• _PASSAGE TO READ_:
-- -- --

In order to understand how cooperative behavior evolves, the pioneering work is to establish the evolutionary game theory1,2,3,4,5, which provides a theoretical framework to address the conflict between cooperation and selfishness. In the past decades, the prisoner’s dilemma (PD) game6 was regarded as a paradigm for expressing the human relations in society and analyzing the cooperation. In a PD game, two players interact with each other each time. Both of them can choose to cooperate or defect. They get different rewards according to their choices. The reward for mutual cooperation is R, while the reward for mutual defection is P. If one player chooses cooperation and the other chooses defection, the cooperator receives the sucker’s payoff S, and the defector gets the defector temptation T. In the PD game, T > R > P > S. Hence one player can get maximum payoff by defecting. But if all the players choose defection, the total reward will be very small. On the contrary, cooperation can make the total reward increase, although cooperation is not an optimal choice for one player.

In addition, the spatial structure can also affect the evolution of cooperative behavior. In 1992, Nowak and May showed that structured populations via nearest neighbor interactions can promote cooperation, while the mixed populations lead to defection7. After that, some works placed PD into networks such as small-world8,9, scale-free world10,11,12, etc. Besides the spatial complex networks, many researches put forward different mechanisms that can promote the evolution of cooperation. For example, Nowak reviewed five rules (namley kin selection, direct reciprocity, indirect reciprocity, network reciprocity, and group selection) for the evolution of cooperation13. Additionally, evolutionary game with coevolutionary rules initiated by Zimmermann et al.14,15 offers a new way to promote the cooperation in a social dilemma. Coevolutionary rules may conform to realistic situations, where the strategies can evolve in time. However, some other factors such as links16,17,18,19, size20,21, mobility22,23,24, and age25,26, update at the same time, which can affect back the evolution of strategies.

Recently, coevolutionary multigames with different rules and structures have been discussed. Motivated by the fact that the same social dilemma can be perceived differently by different players, Wang et al.27 studied evolutionary multigames in structured populations. Chen and Wang28 adopted a stochastic learning updating rule to investigate the evolution of cooperation in the PD game on the small-world networks with different payoff aspiration levels. Wu et al.29 studied the evolution of cooperation in spatial PD games with and without extortion by adopting the aspiration-driven strategy updating rule. Traulsen et al.30 analyzed a cooperative game on the similarity between the players. Szolnoki and Perc31 introduced coevolutionary success-driven multigames in structured populations.

-- -- --

• _GIVEN INFORMATION_:
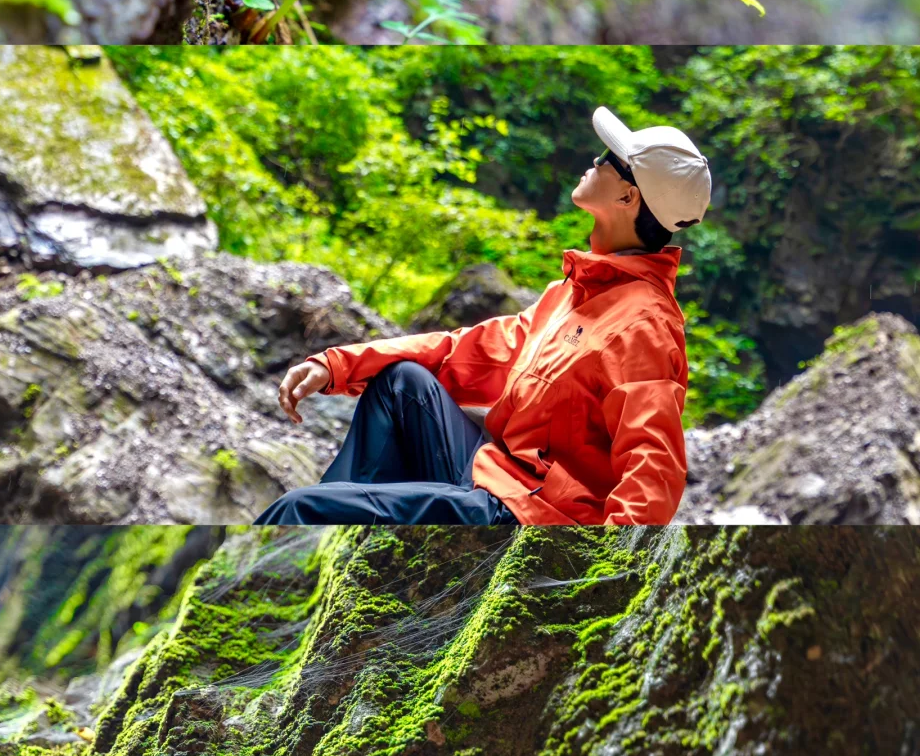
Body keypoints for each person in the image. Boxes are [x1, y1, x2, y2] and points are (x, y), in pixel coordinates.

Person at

-- -- --

• _WORK INSTRUCTIONS_:
Duplicate the part of the passage on the evolution of cooperation starting with "Recently, coevolutionary multigames" and going on through "success-driven multigames in structured populations.".

• _RESULT OF THIS TASK_:
Recently, coevolutionary multigames with different rules and structures have been discussed. Motivated by the fact that the same social dilemma can be perceived differently by different players, Wang et al.27 studied evolutionary multigames in structured populations. Chen and Wang28 adopted a stochastic learning updating rule to investigate the evolution of cooperation in the PD game on the small-world networks with different payoff aspiration levels. Wu et al.29 studied the evolution of cooperation in spatial PD games with and without extortion by adopting the aspiration-driven strategy updating rule. Traulsen et al.30 analyzed a cooperative game on the similarity between the players. Szolnoki and Perc31 introduced coevolutionary success-driven multigames in structured populations.